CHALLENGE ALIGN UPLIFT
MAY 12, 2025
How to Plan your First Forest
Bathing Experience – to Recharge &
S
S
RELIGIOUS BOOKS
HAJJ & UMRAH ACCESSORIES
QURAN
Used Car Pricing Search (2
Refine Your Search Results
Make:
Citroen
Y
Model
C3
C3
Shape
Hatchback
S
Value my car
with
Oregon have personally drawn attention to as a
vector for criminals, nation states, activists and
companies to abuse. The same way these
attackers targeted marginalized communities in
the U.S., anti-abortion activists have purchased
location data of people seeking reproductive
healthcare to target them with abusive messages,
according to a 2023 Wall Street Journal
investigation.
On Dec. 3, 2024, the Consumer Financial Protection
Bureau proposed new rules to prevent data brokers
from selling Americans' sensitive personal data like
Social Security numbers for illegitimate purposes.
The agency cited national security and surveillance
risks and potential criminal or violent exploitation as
+ + + + +
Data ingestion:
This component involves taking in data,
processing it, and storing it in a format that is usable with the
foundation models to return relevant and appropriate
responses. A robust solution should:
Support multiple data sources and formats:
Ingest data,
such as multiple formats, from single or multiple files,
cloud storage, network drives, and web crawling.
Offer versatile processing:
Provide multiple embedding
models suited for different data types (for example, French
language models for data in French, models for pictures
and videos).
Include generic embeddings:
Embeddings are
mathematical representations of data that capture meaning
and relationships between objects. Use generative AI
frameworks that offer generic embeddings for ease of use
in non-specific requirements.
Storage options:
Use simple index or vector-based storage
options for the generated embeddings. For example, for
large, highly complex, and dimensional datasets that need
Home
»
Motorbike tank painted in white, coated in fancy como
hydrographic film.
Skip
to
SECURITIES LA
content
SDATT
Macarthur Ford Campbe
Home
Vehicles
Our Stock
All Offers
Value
+ + + + +
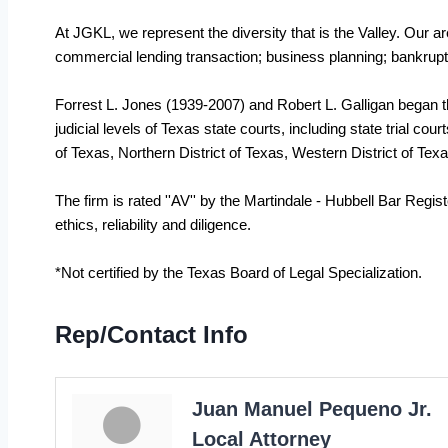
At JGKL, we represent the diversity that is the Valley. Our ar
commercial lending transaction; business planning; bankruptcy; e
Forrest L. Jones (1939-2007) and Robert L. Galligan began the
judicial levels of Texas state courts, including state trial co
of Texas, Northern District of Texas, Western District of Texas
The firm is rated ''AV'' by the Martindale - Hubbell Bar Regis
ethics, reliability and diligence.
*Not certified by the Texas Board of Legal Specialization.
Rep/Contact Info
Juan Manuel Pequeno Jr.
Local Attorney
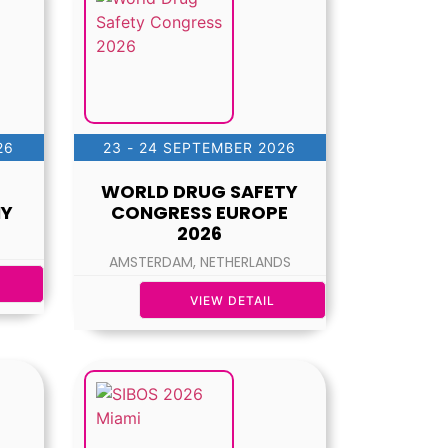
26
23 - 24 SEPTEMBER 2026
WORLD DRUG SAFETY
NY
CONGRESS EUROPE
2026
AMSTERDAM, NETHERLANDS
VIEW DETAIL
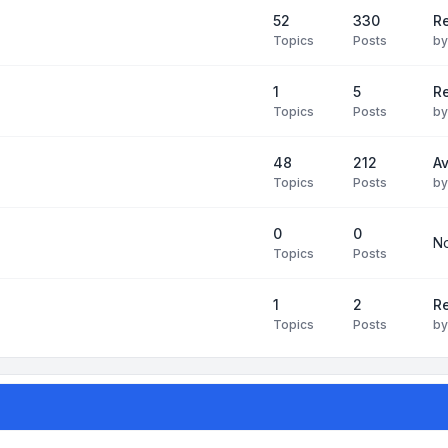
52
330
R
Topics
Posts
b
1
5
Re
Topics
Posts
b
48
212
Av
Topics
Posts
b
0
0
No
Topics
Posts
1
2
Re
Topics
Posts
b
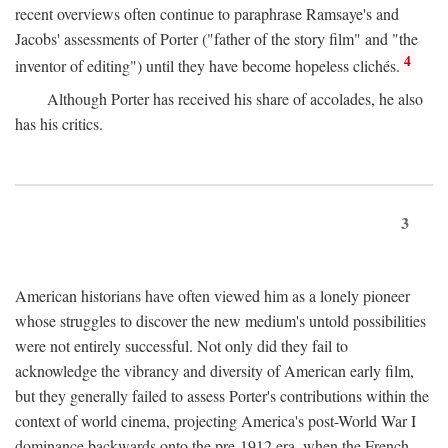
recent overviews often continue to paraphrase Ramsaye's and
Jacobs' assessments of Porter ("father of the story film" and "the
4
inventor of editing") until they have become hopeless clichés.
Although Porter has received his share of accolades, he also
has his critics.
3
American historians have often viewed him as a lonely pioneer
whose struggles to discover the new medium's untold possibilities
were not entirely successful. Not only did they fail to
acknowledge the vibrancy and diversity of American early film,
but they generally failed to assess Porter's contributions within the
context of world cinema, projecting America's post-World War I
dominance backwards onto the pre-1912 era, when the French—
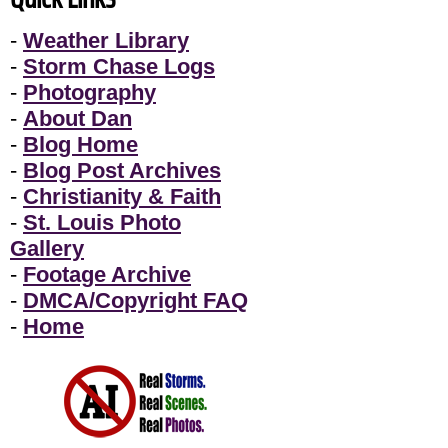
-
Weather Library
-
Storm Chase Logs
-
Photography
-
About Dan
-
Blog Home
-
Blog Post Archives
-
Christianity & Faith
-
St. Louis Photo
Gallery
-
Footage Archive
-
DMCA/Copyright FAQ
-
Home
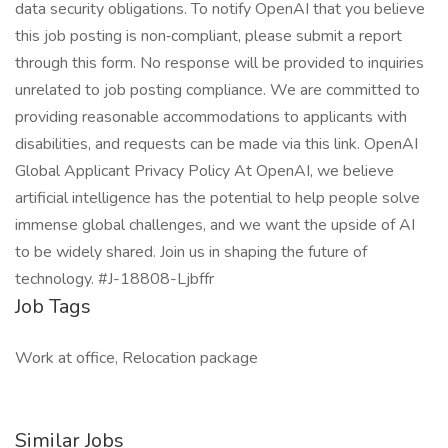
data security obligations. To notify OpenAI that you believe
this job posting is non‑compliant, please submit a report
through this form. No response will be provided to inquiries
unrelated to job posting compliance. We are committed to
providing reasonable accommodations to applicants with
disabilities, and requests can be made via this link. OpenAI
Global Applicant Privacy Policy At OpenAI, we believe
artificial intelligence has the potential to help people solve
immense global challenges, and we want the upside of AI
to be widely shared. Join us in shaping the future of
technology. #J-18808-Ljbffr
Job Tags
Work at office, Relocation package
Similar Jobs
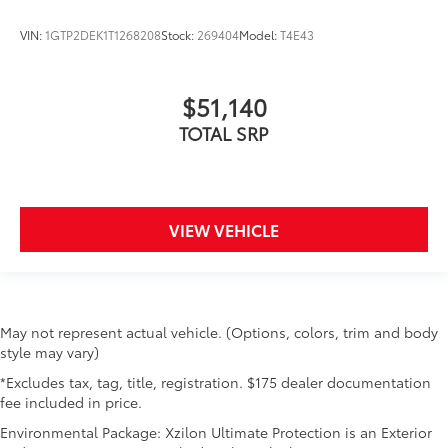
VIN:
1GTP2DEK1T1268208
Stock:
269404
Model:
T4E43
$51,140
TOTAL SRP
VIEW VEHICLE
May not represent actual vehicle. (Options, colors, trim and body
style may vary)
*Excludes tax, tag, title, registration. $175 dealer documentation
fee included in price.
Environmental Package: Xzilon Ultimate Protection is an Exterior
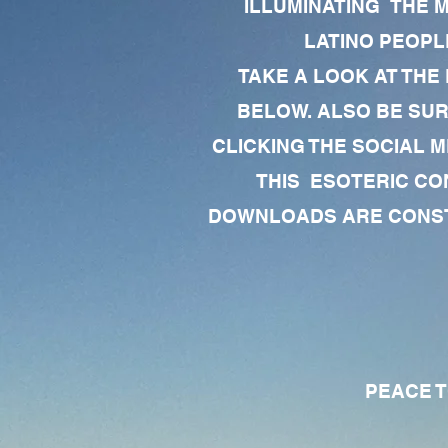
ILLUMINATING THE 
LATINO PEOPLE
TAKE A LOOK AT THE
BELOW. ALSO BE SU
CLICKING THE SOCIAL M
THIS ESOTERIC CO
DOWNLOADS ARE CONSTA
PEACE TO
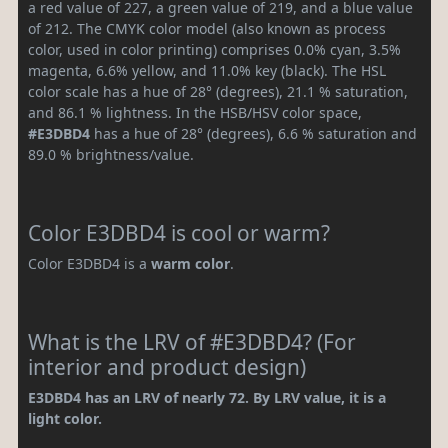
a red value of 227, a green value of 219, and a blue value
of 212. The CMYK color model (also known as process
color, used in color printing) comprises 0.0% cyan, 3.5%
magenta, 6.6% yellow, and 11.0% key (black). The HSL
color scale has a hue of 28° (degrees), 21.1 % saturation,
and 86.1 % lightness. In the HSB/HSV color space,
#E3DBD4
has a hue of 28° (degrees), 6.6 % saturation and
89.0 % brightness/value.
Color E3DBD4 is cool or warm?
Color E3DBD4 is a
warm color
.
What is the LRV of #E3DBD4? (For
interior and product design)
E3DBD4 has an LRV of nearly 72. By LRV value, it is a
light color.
+ + + + +
> **Task to carry out**:
Pull each line that includes the word "potential" out of the material above.

> **Task answer**:
risks and potential criminal or violent exploitation as
artificial intelligence has the potential to help people solve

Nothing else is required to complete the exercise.